Trie Insertion Step-by-Step

Insert /a → Root → a (end=True).
Insert /a/b → Stops at a, as end=True.
Insert /c/d → Root → c → d (end=True).
Insert /c/d/e → Stops at c/d, as end=True.
Insert /c/f → Root → c → f (end=True).

Final Trie Structure:

Root
├── a (end=True)
│   └── b
└── c
    ├── d (end=True)
    │   └── e
    └── f (end=True)

Final Output: ["/a", "/c/d", "/c/f"]

Common Mistakes

Not Sorting the Input
- Sorting ensures parents appear before sub-folders.
- Example: ["/c/d", "/c/d/e", "/a", "/a/b"] fails without sorting.
Using StartsWith() Incorrectly
- folder.startswith(parent) might incorrectly detect /a/b1 as a sub-folder of /a/b.
Ignoring Edge Cases
- Duplicate paths: Ensure unique folder paths.
- Deeply nested folders: Handle up to length 100.

Edge Cases

Scenario	Example Input	Expected Output
All folders are root	`["/a", "/b", "/c"]`	`["/a", "/b", "/c"]`
Deep nesting	`["/a", "/a/b", "/a/b/c/d/e"]`	`["/a"]`
Long paths	`["/a" + "/b" * 50]`	`["/a" + "/b" * 50]`
No sub-folders	`["/a/b/c", "/a/b/d", "/x/y/z"]`	`["/a/b/c", "/a/b/d", "/x/y/z"]`

Alternative Variations

Finding Common Parent Paths
- Input: ["/a/b/c", "/a/b", "/a/b/d"]
- Output: ["/a/b"]
- Variation: Find the shortest common path.
Handling Files Alongside Folders
- Input: ["/a/b/file.txt", "/a/b/c", "/a/b/d"]
- Output: ["/a/b/file.txt", "/a/b"]
Dynamic Insertion & Querying
- Instead of a static list, allow dynamic insertion of folders.
- Useful in file-system-like implementations.

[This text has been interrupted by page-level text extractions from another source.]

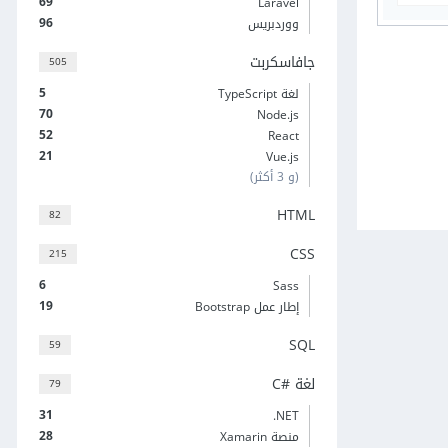
69
Laravel
96
ووردبريس
جافاسكربت
505
5
لغة TypeScript
70
Node.js
52
React
21
Vue.js
(و 3 أكثر)
HTML
82
CSS
215
6
Sass
19
إطار عمل Bootstrap
SQL
59
لغة C#‎
79
31
‎.NET
28
منصة Xamarin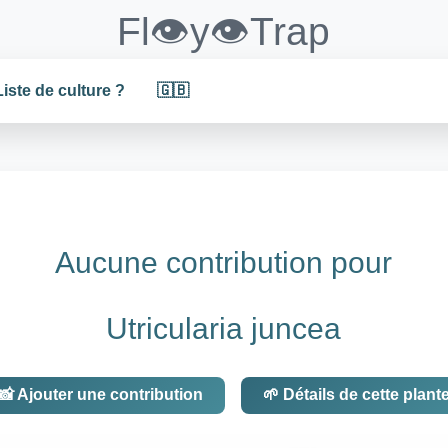
Fl👁️y👁️Trap
Liste de culture ?
🇬🇧
Aucune contribution pour
Utricularia juncea
📸 Ajouter une contribution
🌱 Détails de cette plant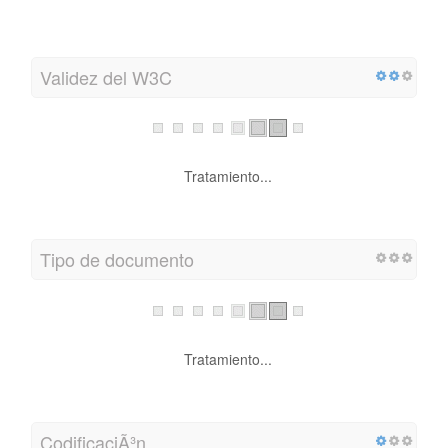
Validez del W3C
Tratamiento...
Tipo de documento
Tratamiento...
CodificaciÃ³n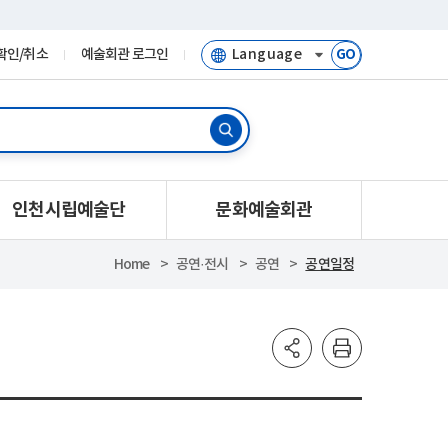
확인/취소
예술회관 로그인
GO
인천시립예술단
문화예술회관
Home
공연·전시
공연
공연일정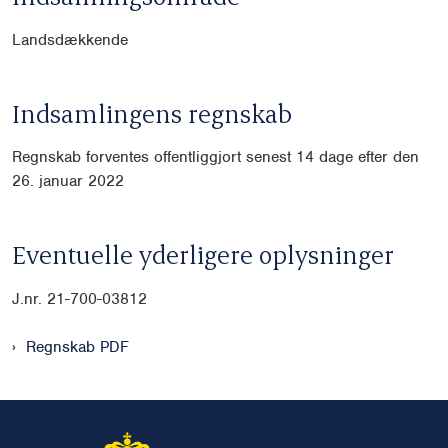
Landsdækkende
Indsamlingens regnskab
Regnskab forventes offentliggjort senest 14 dage efter den
26. januar 2022
Eventuelle yderligere oplysninger
J.nr. 21-700-03812
Regnskab PDF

Related Problems for Further Practice

Problem	Description
[Leetcode 208: Implement Trie (Prefix Tree)]	Learn Trie implementation for prefix searching.
[Leetcode 648: Replace Words]	Use a Trie to replace words efficiently.
[Leetcode 1268: Search Suggestions System]	Auto-complete using Trie and sorting.
[Leetcode 211: Design Add and Search Words Data Structure]	Extend Trie to handle regex-like queries.

Final Thoughts

Sorting + Greedy is the best approach for practical use.
Trie-based approach is great when folders are inserted dynamically.
Edge cases like deeply nested paths should be handled carefully.